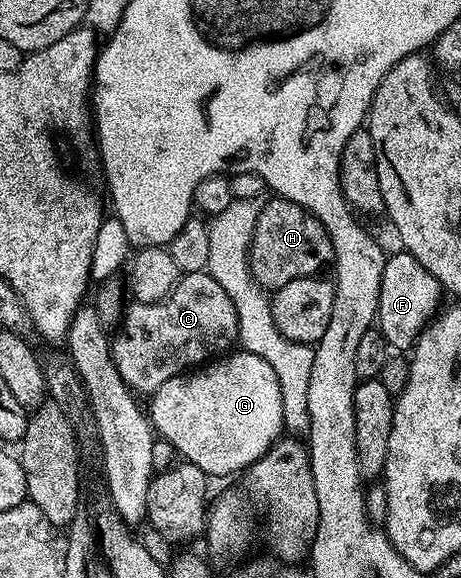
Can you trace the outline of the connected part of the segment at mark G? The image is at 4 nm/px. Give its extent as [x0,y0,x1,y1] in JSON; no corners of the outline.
[148,350,283,477]

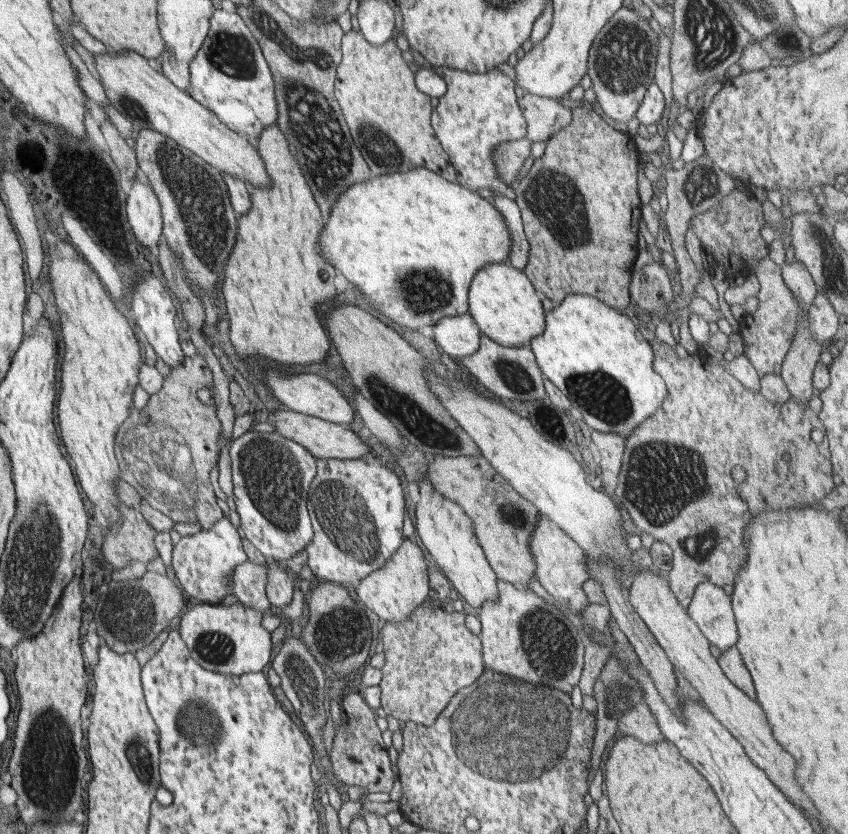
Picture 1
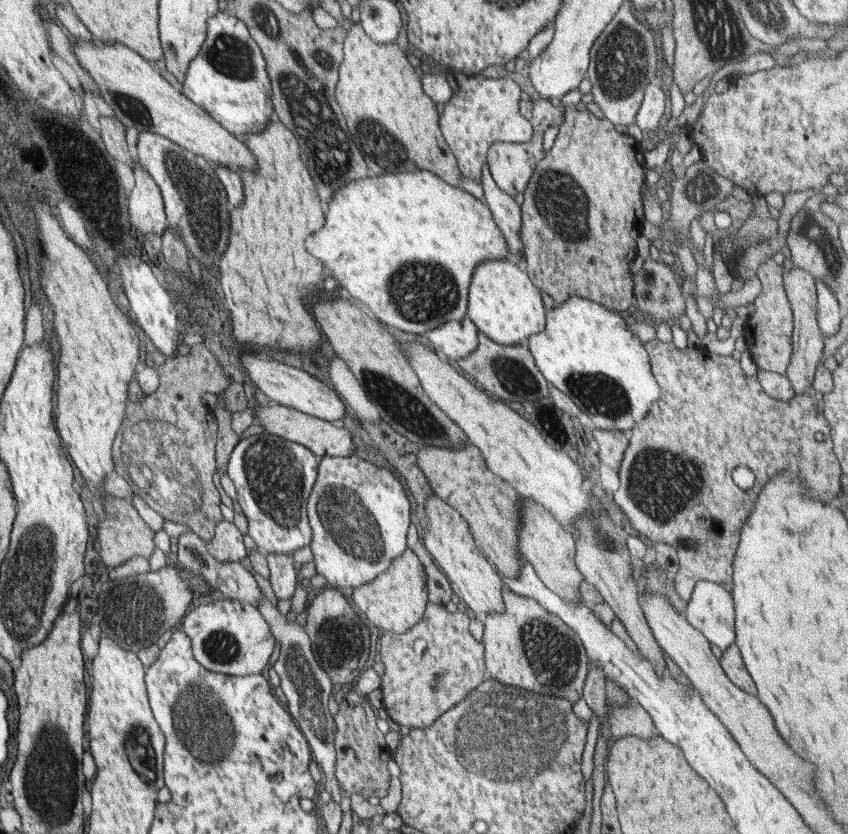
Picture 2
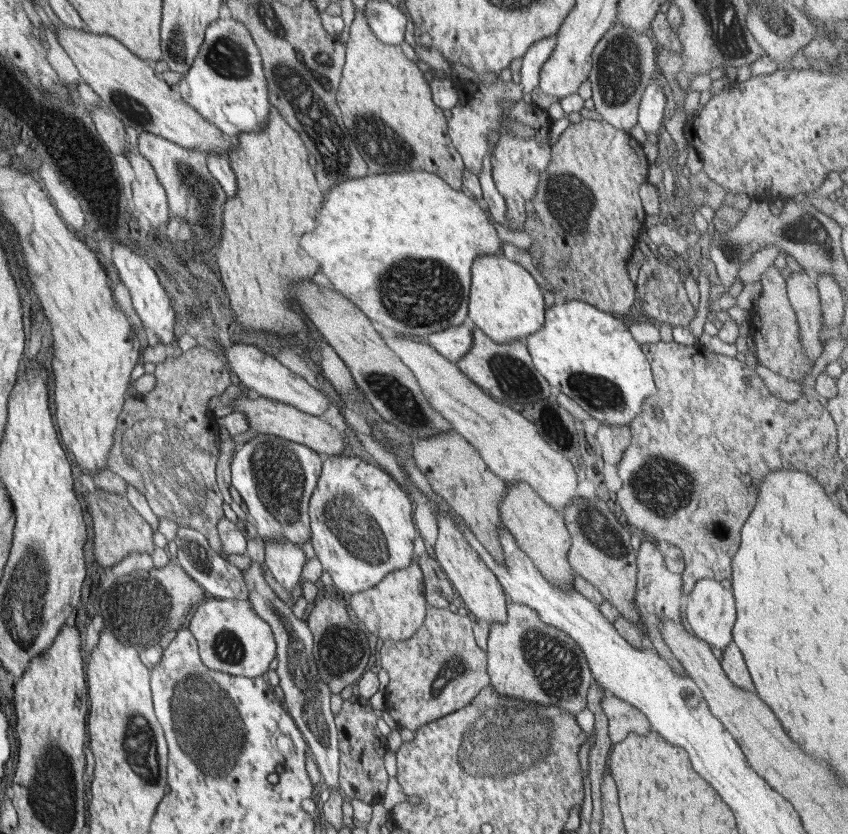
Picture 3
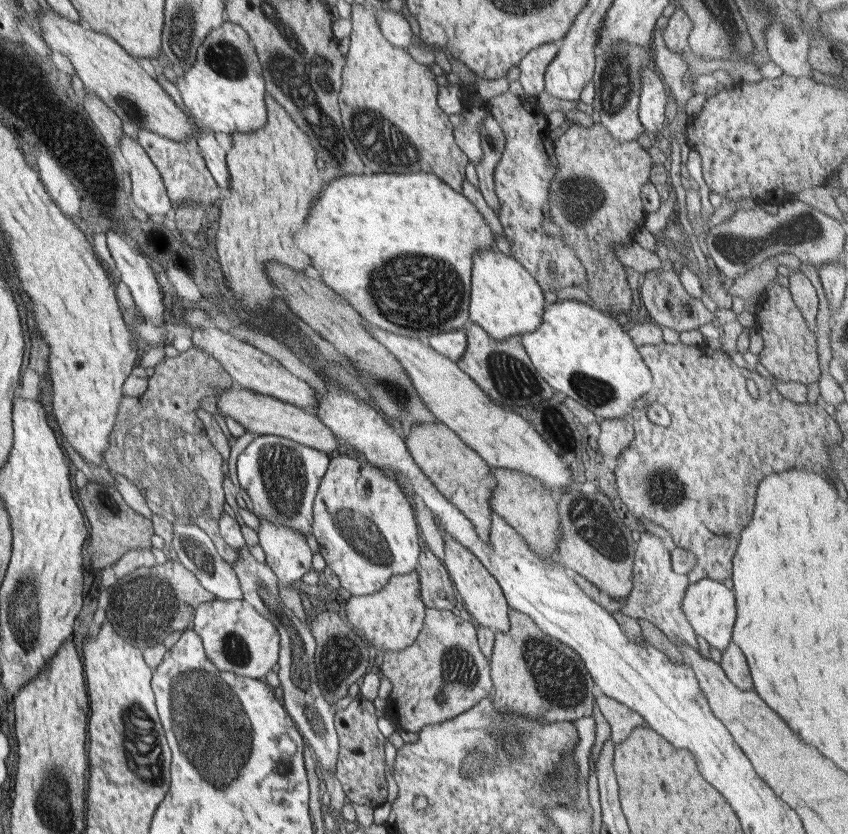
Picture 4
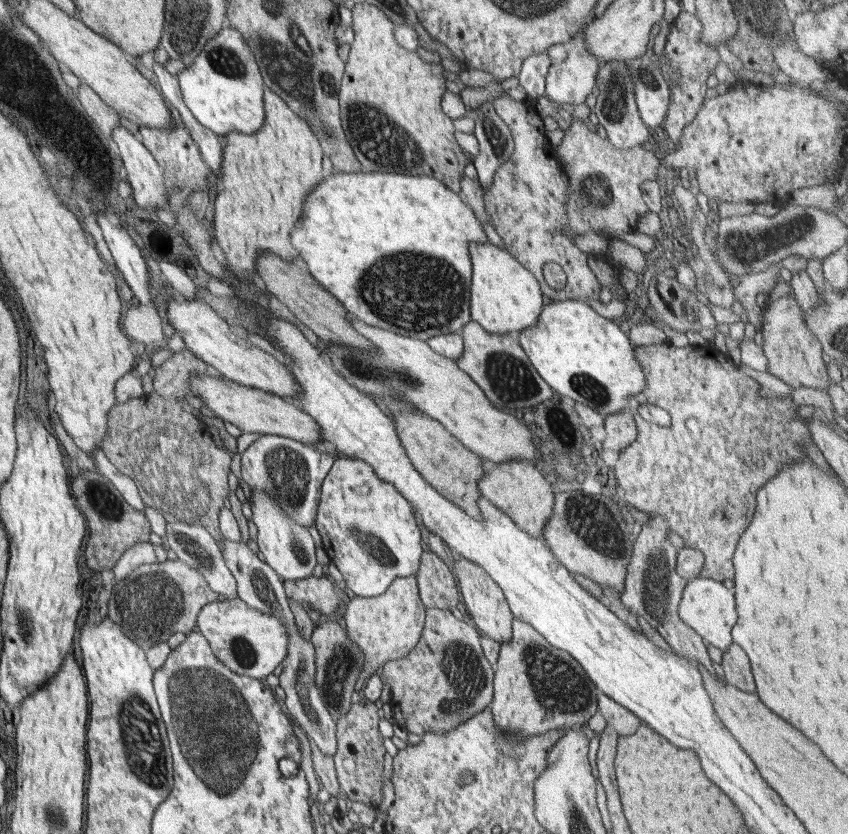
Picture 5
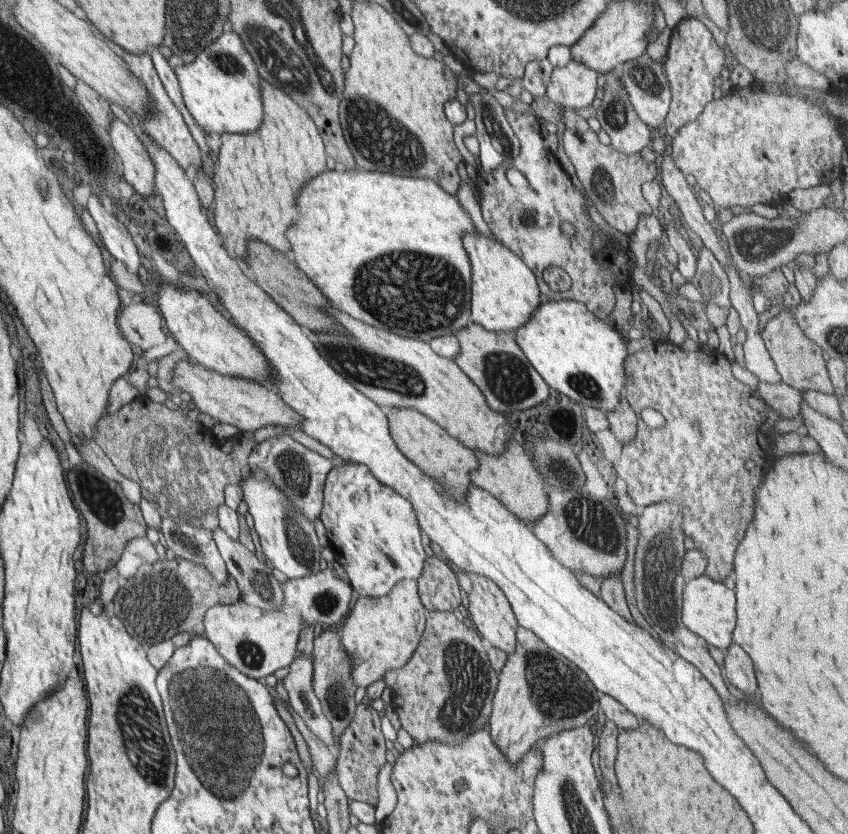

- - - - - - -

**Instructions for the task:**
Each line holding the word "Picture" must be copied from the data.

**Solution to this problem:**
Picture 1
Picture 2
Picture 3
Picture 4
Picture 5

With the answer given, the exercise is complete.